_Фрагмент текста_
**********

ЖУРНАЛ "МИШПОХА" №12 2002год

Журнал Мишпоха
№ 12 (2) 2002 год


Эй, возьмите меня с собой!

Шуламит ШАЛИТ


МОШЕ КУЛЬБАКА

К 65-летию со дня смерти МОШЕ КУЛЬБАКА - еврейского поэта и писателя


 

Моше Кульбак не ставил перед собой задачу написать песню. Но начав сочинять лирические стихи, заметил, что напевает их, и если не находится, не складывается мелодия, стих не идет. Может, поэтому даже в простеньком, шутливом стихотворении Моше Кульбака слышна песенная интонация и невольно поддаешься ее обаянию:


Милая, нежная, славная –
Вам не найти такой девушки.
Что твои глазки испуганы,
Пташка моя ненаглядная?
Светлое нежное облачко –
Любушки волосы мягкие.
Будем играть мы в считалочки,
Ну, подставляй губки алые...


С этих незатейливых строф мне и хочется начать рассказ об еврейском поэте, писателе, драматурге Моше Кульбаке.
Говорят, что и его собственное чтение завораживало. Один из учеников Кульбака, Перец Миранский, оставил об этом письменное свидетельство:


...Вот Кульбак читает, мой мудрый наставник,
Стихи, озаряя своим обаяньем.
Он словом играет, он слово ваяет...
...И вот мы язык понимать начинаем
Деревьев и ветра, потока речного...
(Пер. Р. Баумволь )


Все сущее на свете пронизано музыкой. И сам поэт ею пропитан, впрочем, какой же поэт не любит природы и музыки? И все-таки Кульбак как-то особенно тесно сливается и с природой, и с музыкой и от нас требует:


Так слушай же: тут каждый прут – свирель,
И скрипка – каждый камень возле шляха;
Звенит лемех в полях, где вешний хмель,
Блестит на грядке заступ, словно бляха;
В кустах простую песенку свою
Поет простая птаха...

(Пер. Р. Морана)


И переводить его будут с любовью – Семен Липкин, Юлия Нейман, Рахель Баумволь, Юлиус Телесин, Р. Моран... Поэт об этом не узнает... Он не узнает многого: ни хорошего, ни плохого, он уйдет из жизни в 41 год. Он не узнал, что 5 ноября 1937 года, вскоре после того, как его осудили, арестовали и его жену, Зельду, а детей, и старшего 11-летнего Элю, и младшую 3-летнюю Раю, разбросали по детдомам.
И она, его Зельда, хоть и прожила еще целую жизнь, до 1973 года, так и не узнала как, когда и где он погиб. После 8 лет ссылки и еще года на поселении она вернулась в Белоруссию и, преодолевая страх, стала добиваться истины, каких-нибудь документов, добралась даже до Москвы и там ей цинично бросили: “Июль 40-го Вас устраивает?” Что она ответила? Молча кивнула. Да, ее устраивало. Хоть какая-то определенность. И во все книги и энциклопедии вошла эта дата смерти – 1940 год, иногда, правда, под вопросом.

**********

_Исходные материалы_
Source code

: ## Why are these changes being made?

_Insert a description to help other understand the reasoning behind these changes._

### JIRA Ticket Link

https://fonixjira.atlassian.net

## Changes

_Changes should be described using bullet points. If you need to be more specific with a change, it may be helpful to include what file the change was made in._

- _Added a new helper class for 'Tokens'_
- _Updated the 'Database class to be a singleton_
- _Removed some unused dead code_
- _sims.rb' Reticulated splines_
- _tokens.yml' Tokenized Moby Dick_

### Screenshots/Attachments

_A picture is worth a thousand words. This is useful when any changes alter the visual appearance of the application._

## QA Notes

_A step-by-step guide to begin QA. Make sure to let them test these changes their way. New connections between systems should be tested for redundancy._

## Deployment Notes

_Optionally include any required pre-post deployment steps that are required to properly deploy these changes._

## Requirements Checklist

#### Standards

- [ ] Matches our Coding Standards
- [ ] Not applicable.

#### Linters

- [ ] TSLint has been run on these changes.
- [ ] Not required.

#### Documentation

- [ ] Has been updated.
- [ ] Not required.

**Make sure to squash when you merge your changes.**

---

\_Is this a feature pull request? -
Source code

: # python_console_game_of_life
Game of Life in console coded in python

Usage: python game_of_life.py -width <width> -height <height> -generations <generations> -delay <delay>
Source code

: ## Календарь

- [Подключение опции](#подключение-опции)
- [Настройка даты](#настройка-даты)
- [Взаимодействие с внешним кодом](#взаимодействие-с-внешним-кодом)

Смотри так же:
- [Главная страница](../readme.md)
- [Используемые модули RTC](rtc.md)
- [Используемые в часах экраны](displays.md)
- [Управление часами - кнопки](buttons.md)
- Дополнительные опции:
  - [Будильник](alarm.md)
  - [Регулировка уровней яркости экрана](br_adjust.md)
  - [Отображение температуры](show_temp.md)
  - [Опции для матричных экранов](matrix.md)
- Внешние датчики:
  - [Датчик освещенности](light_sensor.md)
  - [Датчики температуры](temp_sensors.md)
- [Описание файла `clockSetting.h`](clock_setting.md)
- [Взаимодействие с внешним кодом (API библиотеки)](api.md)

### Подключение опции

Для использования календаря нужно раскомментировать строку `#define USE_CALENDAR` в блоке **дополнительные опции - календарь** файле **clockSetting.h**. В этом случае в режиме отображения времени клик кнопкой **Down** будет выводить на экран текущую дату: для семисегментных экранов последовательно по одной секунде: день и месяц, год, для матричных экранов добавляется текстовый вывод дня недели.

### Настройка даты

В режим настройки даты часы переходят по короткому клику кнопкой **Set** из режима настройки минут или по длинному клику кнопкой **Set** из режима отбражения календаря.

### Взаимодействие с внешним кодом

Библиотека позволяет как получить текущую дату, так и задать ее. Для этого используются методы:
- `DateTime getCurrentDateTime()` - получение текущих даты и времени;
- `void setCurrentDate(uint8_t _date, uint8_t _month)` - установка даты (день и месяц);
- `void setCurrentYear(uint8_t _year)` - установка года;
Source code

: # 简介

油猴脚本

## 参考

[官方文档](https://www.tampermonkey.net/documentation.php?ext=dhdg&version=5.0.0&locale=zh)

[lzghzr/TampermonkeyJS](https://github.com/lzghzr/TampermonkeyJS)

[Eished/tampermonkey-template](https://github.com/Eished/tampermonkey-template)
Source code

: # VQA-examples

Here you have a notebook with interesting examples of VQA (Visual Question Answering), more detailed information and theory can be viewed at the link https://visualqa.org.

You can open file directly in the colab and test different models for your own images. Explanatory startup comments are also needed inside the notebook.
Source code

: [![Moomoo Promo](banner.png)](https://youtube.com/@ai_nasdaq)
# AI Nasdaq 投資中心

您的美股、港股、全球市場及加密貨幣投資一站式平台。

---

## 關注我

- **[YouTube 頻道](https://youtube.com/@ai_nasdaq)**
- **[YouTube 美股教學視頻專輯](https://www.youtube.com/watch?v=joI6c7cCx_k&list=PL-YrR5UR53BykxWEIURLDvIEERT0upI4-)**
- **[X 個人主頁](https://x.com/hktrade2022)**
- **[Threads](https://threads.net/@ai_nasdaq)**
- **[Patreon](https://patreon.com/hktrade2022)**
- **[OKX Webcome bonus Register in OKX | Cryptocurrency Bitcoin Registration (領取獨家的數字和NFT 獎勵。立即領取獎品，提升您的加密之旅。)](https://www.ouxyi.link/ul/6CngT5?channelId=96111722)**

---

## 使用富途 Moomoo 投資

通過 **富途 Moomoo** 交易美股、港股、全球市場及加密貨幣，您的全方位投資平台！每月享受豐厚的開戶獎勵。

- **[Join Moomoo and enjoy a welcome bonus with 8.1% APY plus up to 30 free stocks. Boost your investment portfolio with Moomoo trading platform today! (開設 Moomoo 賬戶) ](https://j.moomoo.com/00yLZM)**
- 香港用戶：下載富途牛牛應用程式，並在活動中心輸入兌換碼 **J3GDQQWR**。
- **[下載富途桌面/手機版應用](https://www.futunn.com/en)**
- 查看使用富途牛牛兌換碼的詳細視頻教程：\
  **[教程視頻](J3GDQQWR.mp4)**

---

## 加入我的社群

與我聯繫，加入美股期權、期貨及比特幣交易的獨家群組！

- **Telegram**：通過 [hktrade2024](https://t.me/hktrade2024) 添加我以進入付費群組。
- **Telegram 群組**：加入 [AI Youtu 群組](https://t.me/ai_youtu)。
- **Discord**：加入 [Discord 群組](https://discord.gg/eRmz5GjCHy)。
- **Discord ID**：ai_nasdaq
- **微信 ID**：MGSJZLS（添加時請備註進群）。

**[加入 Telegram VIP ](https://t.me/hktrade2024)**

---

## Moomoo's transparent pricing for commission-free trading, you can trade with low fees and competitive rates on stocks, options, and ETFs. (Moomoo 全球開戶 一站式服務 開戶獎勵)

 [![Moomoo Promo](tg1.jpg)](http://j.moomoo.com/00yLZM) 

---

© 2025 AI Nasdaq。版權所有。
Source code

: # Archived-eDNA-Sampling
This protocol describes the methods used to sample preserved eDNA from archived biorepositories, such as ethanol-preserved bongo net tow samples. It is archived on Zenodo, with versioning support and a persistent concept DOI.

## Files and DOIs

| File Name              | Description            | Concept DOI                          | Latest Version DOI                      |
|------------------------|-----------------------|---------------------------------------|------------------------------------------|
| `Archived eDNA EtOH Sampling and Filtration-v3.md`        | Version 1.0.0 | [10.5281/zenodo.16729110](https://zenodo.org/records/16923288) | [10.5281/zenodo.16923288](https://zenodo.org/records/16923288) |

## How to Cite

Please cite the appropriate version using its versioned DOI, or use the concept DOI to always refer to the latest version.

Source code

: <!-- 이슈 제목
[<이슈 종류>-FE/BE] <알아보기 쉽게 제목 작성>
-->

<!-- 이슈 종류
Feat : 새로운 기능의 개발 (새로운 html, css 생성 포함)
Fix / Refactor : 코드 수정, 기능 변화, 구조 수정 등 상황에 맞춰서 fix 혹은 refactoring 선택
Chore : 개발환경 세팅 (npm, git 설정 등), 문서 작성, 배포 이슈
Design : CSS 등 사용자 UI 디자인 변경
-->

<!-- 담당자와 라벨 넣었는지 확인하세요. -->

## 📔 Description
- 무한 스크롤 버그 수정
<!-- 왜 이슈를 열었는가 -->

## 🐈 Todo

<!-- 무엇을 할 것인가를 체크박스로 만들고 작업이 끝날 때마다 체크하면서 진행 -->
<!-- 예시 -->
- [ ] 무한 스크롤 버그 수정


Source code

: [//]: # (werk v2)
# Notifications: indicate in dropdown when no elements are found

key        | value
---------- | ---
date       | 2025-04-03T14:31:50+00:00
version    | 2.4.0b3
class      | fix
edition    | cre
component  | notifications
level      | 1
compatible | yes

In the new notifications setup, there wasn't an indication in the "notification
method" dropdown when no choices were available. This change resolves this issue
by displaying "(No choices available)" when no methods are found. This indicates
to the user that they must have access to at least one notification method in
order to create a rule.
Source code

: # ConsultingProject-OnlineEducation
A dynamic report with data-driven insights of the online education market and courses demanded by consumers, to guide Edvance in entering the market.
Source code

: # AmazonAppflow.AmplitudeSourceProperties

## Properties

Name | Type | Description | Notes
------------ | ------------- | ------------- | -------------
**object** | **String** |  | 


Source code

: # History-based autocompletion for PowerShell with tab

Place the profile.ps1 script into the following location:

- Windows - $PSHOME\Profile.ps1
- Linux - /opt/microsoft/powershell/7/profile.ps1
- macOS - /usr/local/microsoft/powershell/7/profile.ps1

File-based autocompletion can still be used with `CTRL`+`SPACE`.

**********

_Условие задания_
Ответьте на вопросы по статье о Моше Кульбаке.
1. Кто из учеников Кульбака оставил письменное свидетельство о том, как поэт читал стихи?
2. В каком возрасте Кульбак ушел из жизни?
3. До какого года прожила его жена Зельда?

_Ответ_
1. Перец Миранский.
2. В 41 год.
3. До 1973 года.